### [Brief 1]
In two sentences, summarize the court report.
### [Brief 2]
Extract every line of the listing below that contains the string "instrumentName". Case counts, so match capital and small letters exactly.

### [Quoted text]
== == ==
At the New Mills Petty Sessions on Wednesday, James Edwards and Thomas Edwards, father and son, were summoned by Messrs Williamson & Company, Gunpowder manufacturers, of Fernilee, for leaving their work without notice, whereby complainants claimed £2 as damages.

Mr Gorton, solicitor, appeared for the prosecution.

Mr John Ault, the manager for Messrs Williamson, gunpowder manufacturer, said that both defendants had been in the employ of the company, and when they were engaged they agreed to give fourteen days’ notice James Edwards on the 29th , the former having given only four days’ notice, and the latter three days.
In consequence of their leaving one portion of the works was closed for two days, and the amount claimed did not cover the loss.

That part of the works which was stopped was dependent upon both of the defendants, inasmuch as they could not engage any but skilled workmen, owing to the nature of the work.

They brought these proceedings to show that their workpeople could not leave in this way without notice.
== == ==
### [Information provided]
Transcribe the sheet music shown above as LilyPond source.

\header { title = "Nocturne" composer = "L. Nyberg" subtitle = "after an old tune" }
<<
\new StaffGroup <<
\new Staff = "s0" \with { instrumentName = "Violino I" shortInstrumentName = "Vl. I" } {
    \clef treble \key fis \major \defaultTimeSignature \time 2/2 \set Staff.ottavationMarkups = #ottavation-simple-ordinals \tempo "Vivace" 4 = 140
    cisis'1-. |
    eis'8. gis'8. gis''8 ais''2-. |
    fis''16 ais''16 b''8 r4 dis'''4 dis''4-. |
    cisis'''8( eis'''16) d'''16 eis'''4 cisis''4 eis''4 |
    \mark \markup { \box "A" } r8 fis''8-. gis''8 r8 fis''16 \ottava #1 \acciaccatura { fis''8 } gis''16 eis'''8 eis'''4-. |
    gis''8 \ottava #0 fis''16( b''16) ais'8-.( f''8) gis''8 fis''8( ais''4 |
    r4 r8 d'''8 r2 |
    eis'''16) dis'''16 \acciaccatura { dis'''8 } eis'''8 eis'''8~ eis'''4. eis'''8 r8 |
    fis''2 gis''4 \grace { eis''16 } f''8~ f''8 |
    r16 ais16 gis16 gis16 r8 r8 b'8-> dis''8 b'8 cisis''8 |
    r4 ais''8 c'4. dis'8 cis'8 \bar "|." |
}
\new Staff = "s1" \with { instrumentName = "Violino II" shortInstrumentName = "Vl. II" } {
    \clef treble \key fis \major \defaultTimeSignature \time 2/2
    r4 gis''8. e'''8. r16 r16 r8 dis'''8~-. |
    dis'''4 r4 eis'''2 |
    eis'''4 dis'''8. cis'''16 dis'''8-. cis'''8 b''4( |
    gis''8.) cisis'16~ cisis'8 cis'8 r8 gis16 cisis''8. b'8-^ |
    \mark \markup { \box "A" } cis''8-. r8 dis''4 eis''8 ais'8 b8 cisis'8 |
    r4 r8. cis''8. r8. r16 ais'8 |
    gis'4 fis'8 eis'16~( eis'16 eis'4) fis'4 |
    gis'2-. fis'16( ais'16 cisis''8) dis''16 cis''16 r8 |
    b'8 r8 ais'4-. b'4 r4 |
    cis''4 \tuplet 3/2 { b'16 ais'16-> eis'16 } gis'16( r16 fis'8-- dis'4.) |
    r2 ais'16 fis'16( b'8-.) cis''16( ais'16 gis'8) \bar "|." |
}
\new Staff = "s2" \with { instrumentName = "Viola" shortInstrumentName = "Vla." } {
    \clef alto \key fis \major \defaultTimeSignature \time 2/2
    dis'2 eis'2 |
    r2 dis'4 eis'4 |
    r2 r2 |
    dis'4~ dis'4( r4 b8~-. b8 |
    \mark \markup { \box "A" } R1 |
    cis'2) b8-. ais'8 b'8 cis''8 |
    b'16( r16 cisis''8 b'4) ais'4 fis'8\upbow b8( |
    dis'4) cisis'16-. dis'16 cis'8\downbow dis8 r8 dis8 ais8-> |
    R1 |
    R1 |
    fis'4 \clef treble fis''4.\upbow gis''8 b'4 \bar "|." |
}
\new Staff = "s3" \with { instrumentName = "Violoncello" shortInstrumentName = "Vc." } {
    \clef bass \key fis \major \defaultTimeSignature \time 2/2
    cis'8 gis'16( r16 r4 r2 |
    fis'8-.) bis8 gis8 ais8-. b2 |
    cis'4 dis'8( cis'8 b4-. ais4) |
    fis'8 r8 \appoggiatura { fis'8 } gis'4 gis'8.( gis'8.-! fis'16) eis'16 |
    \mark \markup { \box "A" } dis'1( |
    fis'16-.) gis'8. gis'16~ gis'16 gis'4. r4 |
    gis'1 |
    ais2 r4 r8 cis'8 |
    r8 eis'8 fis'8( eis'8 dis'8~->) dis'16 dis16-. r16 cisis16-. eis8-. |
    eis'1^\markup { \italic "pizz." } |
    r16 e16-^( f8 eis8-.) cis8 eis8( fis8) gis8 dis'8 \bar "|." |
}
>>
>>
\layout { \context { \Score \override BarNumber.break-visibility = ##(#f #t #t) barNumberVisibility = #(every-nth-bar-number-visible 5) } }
== == ==
### [Task output 1]
At the New Mills Petty Sessions, Messrs Williamson & Company, gunpowder manufacturers of Fernilee, summoned James Edwards and his son Thomas Edwards for leaving their work without notice and claimed £2 in damages. The company's manager, John Ault, said that one portion of the works was closed for two days because it depended on the two defendants as skilled workmen, and that the company brought the proceedings to show its workpeople could not leave in this way without notice.

### [Task output 2]
\new Staff = "s0" \with { instrumentName = "Violino I" shortInstrumentName = "Vl. I" } {
\new Staff = "s1" \with { instrumentName = "Violino II" shortInstrumentName = "Vl. II" } {
\new Staff = "s2" \with { instrumentName = "Viola" shortInstrumentName = "Vla." } {
\new Staff = "s3" \with { instrumentName = "Violoncello" shortInstrumentName = "Vc." } {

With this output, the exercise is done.